[Bounding boxes with keypoints]

==============================

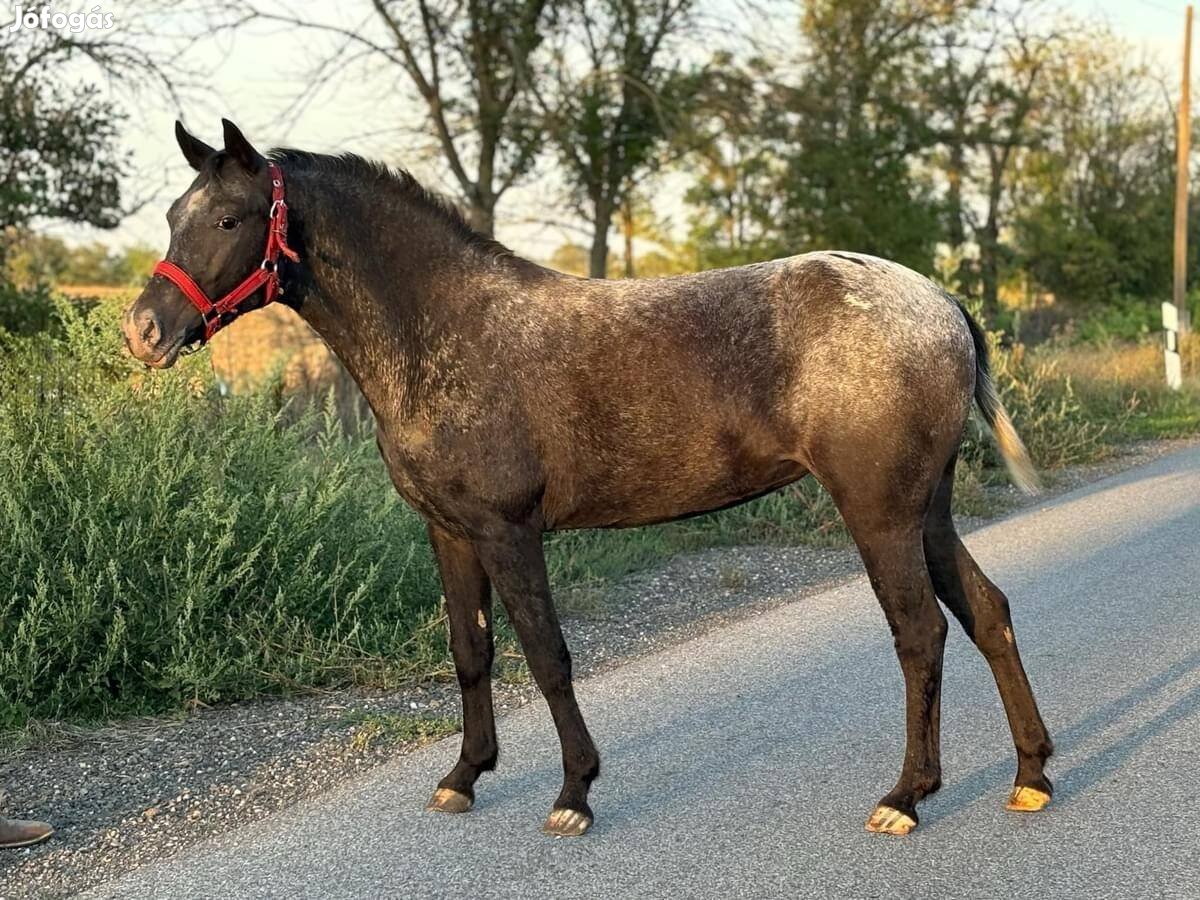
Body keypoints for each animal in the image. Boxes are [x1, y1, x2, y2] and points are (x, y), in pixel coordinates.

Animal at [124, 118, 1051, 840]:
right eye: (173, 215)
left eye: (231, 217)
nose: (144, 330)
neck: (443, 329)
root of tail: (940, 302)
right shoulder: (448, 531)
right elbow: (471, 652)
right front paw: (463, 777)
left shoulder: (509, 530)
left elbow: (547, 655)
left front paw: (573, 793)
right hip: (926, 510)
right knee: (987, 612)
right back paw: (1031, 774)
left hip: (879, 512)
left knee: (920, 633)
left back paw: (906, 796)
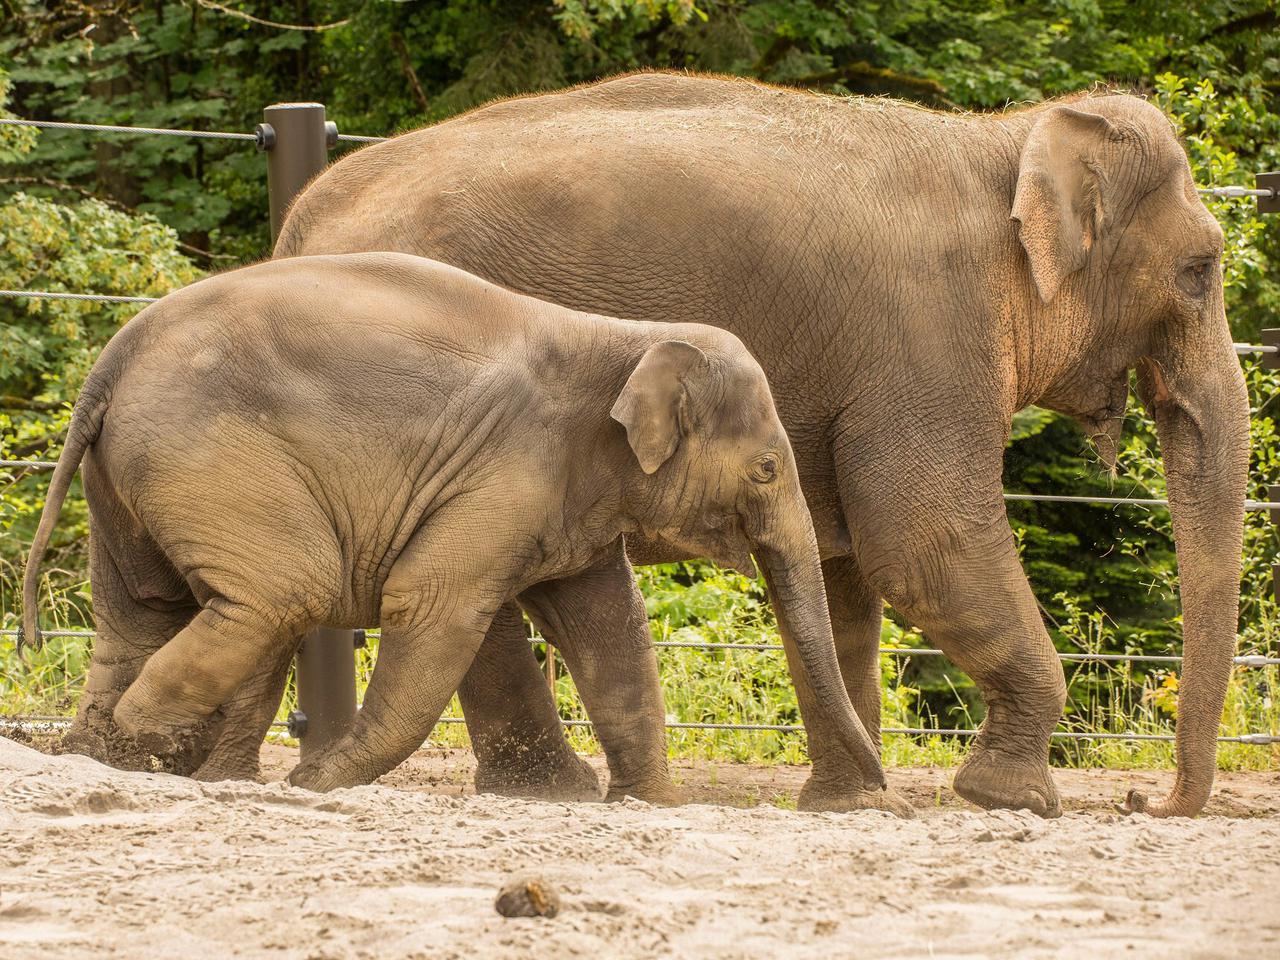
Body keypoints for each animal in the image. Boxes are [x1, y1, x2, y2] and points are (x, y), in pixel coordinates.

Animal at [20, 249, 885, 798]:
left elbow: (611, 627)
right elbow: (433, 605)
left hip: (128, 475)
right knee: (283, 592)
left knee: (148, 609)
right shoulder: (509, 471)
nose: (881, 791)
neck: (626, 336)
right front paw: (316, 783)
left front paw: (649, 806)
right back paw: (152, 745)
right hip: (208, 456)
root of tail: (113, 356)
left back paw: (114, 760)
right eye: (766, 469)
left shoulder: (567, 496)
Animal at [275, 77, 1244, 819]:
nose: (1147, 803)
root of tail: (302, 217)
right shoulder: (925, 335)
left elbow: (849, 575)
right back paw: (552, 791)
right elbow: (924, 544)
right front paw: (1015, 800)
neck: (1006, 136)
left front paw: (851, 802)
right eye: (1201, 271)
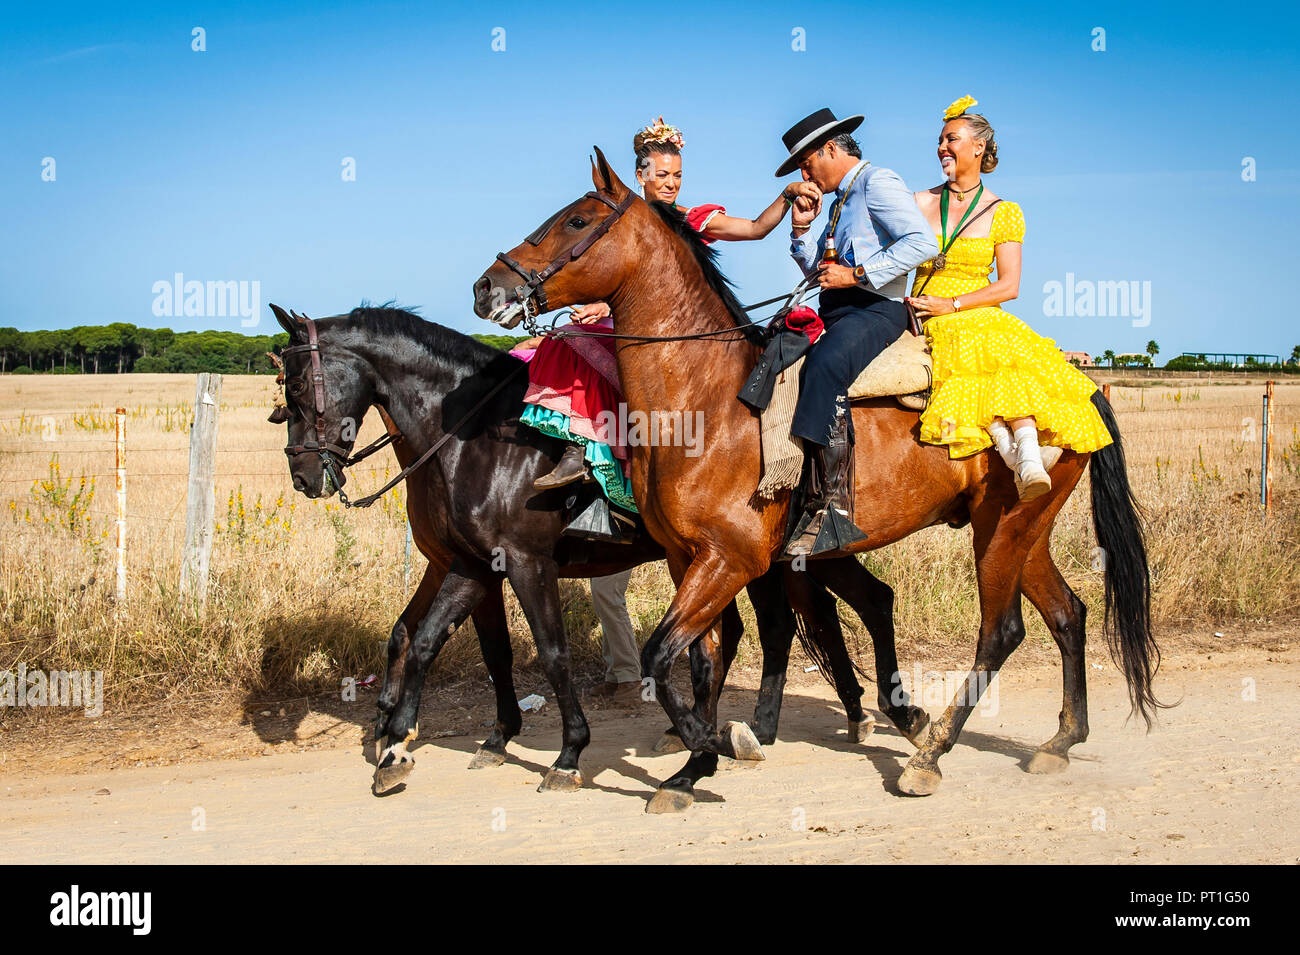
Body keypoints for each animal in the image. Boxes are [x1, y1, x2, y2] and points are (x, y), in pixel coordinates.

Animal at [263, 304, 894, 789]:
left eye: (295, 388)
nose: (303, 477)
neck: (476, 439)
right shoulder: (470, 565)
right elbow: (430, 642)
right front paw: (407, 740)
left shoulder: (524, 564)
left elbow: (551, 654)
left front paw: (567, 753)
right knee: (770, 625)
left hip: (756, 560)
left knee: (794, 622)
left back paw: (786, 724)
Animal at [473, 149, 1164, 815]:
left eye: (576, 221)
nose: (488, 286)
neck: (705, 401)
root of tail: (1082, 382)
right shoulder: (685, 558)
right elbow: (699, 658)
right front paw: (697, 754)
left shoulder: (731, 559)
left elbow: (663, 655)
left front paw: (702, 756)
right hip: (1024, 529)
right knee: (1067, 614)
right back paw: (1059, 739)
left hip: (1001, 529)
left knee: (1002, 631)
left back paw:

==============================

Skip the pictures, then retype every line above exactly.

Written answer -
Body keypoints for each animal in the image. Boxes are [x1, y1, x2, y2] and points are (x, y), in pixel coordinates.

Animal at [124, 118, 1051, 840]:
right eye: (173, 215)
left eye: (231, 217)
nose: (144, 330)
neck: (443, 329)
root of tail: (940, 302)
right shoulder: (448, 531)
right elbow: (471, 652)
right front paw: (463, 777)
left shoulder: (509, 530)
left elbow: (547, 655)
left front paw: (573, 793)
right hip: (926, 510)
right knee: (987, 612)
right back paw: (1031, 774)
left hip: (879, 512)
left knee: (920, 633)
left back paw: (906, 796)
Body keypoints for each animal in the image. Boxes are [x1, y1, x2, y2] and points are (x, y), in pixel coordinates.

Animal at [20, 249, 885, 798]:
left elbow: (611, 627)
right elbow: (433, 605)
left hip: (128, 475)
right knee: (283, 592)
left knee: (148, 609)
right shoulder: (509, 471)
nose: (881, 791)
neck: (626, 336)
right front paw: (316, 783)
left front paw: (649, 806)
right back paw: (152, 745)
right hip: (208, 456)
root of tail: (113, 356)
left back paw: (114, 760)
right eye: (766, 469)
left shoulder: (567, 496)
Animal at [275, 77, 1244, 819]:
nose: (1147, 803)
root of tail: (302, 217)
right shoulder: (925, 335)
left elbow: (849, 575)
right back paw: (552, 791)
right elbow: (924, 544)
right front paw: (1015, 800)
neck: (1006, 136)
left front paw: (851, 802)
right eye: (1201, 271)
Body keypoints for each animal in the image. Boxes are [x1, y1, x2, y2] and points are (x, y), in pixel coordinates.

Animal at [263, 304, 894, 789]:
left eye: (295, 388)
nose: (303, 477)
neck: (476, 439)
right shoulder: (470, 565)
right elbow: (430, 642)
right front paw: (407, 740)
left shoulder: (524, 564)
left elbow: (551, 654)
left front paw: (567, 753)
right knee: (770, 625)
left hip: (756, 560)
left knee: (794, 622)
left back paw: (786, 724)
Animal at [473, 149, 1164, 815]:
left eye: (576, 221)
nose: (488, 286)
neck: (705, 401)
root of tail: (1082, 382)
right shoulder: (685, 558)
right elbow: (699, 658)
right front paw: (697, 754)
left shoulder: (731, 559)
left elbow: (663, 655)
left front paw: (702, 756)
right hip: (1024, 529)
right knee: (1067, 614)
right back paw: (1059, 739)
left hip: (1001, 529)
left knee: (1002, 631)
left back paw:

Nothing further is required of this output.